# BRIEF
In every line of the rows below, change "common name" to "everyday name" and leave everything else as it is.

— Start RECORDS SHOWN —

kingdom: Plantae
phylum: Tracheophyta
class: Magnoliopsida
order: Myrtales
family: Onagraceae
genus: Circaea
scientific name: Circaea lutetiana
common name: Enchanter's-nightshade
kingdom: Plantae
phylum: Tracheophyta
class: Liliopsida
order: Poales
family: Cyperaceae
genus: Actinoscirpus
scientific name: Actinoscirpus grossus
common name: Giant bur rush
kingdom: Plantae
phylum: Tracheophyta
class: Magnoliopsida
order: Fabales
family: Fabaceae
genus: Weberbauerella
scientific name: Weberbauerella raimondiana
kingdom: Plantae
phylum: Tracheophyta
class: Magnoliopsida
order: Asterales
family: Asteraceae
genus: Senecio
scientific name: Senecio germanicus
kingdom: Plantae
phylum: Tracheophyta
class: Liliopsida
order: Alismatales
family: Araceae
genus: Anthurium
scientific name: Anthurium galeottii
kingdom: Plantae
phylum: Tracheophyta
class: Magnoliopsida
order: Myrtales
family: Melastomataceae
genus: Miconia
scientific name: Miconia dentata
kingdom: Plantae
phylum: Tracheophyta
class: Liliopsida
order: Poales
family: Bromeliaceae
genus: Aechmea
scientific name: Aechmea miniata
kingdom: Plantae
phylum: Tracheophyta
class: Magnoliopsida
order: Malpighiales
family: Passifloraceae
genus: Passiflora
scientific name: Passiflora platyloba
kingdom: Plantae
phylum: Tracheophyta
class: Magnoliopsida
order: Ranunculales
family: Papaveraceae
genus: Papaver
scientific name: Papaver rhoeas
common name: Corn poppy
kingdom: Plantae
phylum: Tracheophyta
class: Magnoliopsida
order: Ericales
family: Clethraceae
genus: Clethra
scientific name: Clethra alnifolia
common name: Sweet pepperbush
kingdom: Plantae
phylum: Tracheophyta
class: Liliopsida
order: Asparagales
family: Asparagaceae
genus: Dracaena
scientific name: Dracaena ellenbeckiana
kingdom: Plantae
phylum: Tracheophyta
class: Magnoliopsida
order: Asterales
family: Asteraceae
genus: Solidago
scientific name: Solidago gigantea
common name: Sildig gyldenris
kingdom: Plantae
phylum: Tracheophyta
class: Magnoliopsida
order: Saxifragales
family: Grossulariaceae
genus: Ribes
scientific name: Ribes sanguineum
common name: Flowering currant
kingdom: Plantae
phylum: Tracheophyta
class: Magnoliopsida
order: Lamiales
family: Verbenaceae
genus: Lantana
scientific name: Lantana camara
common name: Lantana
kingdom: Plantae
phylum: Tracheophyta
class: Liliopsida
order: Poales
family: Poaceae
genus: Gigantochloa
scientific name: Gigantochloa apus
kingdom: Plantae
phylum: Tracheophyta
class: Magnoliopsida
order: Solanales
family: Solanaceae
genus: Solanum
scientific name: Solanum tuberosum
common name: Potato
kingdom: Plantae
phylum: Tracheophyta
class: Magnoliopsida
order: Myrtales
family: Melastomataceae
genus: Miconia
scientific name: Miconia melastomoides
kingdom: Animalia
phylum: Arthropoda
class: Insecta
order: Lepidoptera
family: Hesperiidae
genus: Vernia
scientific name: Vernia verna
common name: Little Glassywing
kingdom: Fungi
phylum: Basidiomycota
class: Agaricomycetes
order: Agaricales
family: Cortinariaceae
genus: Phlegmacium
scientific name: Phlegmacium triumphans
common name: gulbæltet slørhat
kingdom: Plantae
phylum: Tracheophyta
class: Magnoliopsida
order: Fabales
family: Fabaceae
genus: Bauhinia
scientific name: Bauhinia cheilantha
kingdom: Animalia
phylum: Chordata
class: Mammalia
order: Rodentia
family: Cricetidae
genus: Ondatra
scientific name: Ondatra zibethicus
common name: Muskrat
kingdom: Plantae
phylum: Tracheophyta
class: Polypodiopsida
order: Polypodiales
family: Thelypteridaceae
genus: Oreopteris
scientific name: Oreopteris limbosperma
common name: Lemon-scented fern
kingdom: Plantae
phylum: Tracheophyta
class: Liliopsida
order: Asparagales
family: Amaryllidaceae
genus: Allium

— End RECORDS SHOWN —

# RESPONSE BELOW
kingdom: Plantae
phylum: Tracheophyta
class: Magnoliopsida
order: Myrtales
family: Onagraceae
genus: Circaea
scientific name: Circaea lutetiana
everyday name: Enchanter's-nightshade
kingdom: Plantae
phylum: Tracheophyta
class: Liliopsida
order: Poales
family: Cyperaceae
genus: Actinoscirpus
scientific name: Actinoscirpus grossus
everyday name: Giant bur rush
kingdom: Plantae
phylum: Tracheophyta
class: Magnoliopsida
order: Fabales
family: Fabaceae
genus: Weberbauerella
scientific name: Weberbauerella raimondiana
kingdom: Plantae
phylum: Tracheophyta
class: Magnoliopsida
order: Asterales
family: Asteraceae
genus: Senecio
scientific name: Senecio germanicus
kingdom: Plantae
phylum: Tracheophyta
class: Liliopsida
order: Alismatales
family: Araceae
genus: Anthurium
scientific name: Anthurium galeottii
kingdom: Plantae
phylum: Tracheophyta
class: Magnoliopsida
order: Myrtales
family: Melastomataceae
genus: Miconia
scientific name: Miconia dentata
kingdom: Plantae
phylum: Tracheophyta
class: Liliopsida
order: Poales
family: Bromeliaceae
genus: Aechmea
scientific name: Aechmea miniata
kingdom: Plantae
phylum: Tracheophyta
class: Magnoliopsida
order: Malpighiales
family: Passifloraceae
genus: Passiflora
scientific name: Passiflora platyloba
kingdom: Plantae
phylum: Tracheophyta
class: Magnoliopsida
order: Ranunculales
family: Papaveraceae
genus: Papaver
scientific name: Papaver rhoeas
everyday name: Corn poppy
kingdom: Plantae
phylum: Tracheophyta
class: Magnoliopsida
order: Ericales
family: Clethraceae
genus: Clethra
scientific name: Clethra alnifolia
everyday name: Sweet pepperbush
kingdom: Plantae
phylum: Tracheophyta
class: Liliopsida
order: Asparagales
family: Asparagaceae
genus: Dracaena
scientific name: Dracaena ellenbeckiana
kingdom: Plantae
phylum: Tracheophyta
class: Magnoliopsida
order: Asterales
family: Asteraceae
genus: Solidago
scientific name: Solidago gigantea
everyday name: Sildig gyldenris
kingdom: Plantae
phylum: Tracheophyta
class: Magnoliopsida
order: Saxifragales
family: Grossulariaceae
genus: Ribes
scientific name: Ribes sanguineum
everyday name: Flowering currant
kingdom: Plantae
phylum: Tracheophyta
class: Magnoliopsida
order: Lamiales
family: Verbenaceae
genus: Lantana
scientific name: Lantana camara
everyday name: Lantana
kingdom: Plantae
phylum: Tracheophyta
class: Liliopsida
order: Poales
family: Poaceae
genus: Gigantochloa
scientific name: Gigantochloa apus
kingdom: Plantae
phylum: Tracheophyta
class: Magnoliopsida
order: Solanales
family: Solanaceae
genus: Solanum
scientific name: Solanum tuberosum
everyday name: Potato
kingdom: Plantae
phylum: Tracheophyta
class: Magnoliopsida
order: Myrtales
family: Melastomataceae
genus: Miconia
scientific name: Miconia melastomoides
kingdom: Animalia
phylum: Arthropoda
class: Insecta
order: Lepidoptera
family: Hesperiidae
genus: Vernia
scientific name: Vernia verna
everyday name: Little Glassywing
kingdom: Fungi
phylum: Basidiomycota
class: Agaricomycetes
order: Agaricales
family: Cortinariaceae
genus: Phlegmacium
scientific name: Phlegmacium triumphans
everyday name: gulbæltet slørhat
kingdom: Plantae
phylum: Tracheophyta
class: Magnoliopsida
order: Fabales
family: Fabaceae
genus: Bauhinia
scientific name: Bauhinia cheilantha
kingdom: Animalia
phylum: Chordata
class: Mammalia
order: Rodentia
family: Cricetidae
genus: Ondatra
scientific name: Ondatra zibethicus
everyday name: Muskrat
kingdom: Plantae
phylum: Tracheophyta
class: Polypodiopsida
order: Polypodiales
family: Thelypteridaceae
genus: Oreopteris
scientific name: Oreopteris limbosperma
everyday name: Lemon-scented fern
kingdom: Plantae
phylum: Tracheophyta
class: Liliopsida
order: Asparagales
family: Amaryllidaceae
genus: Allium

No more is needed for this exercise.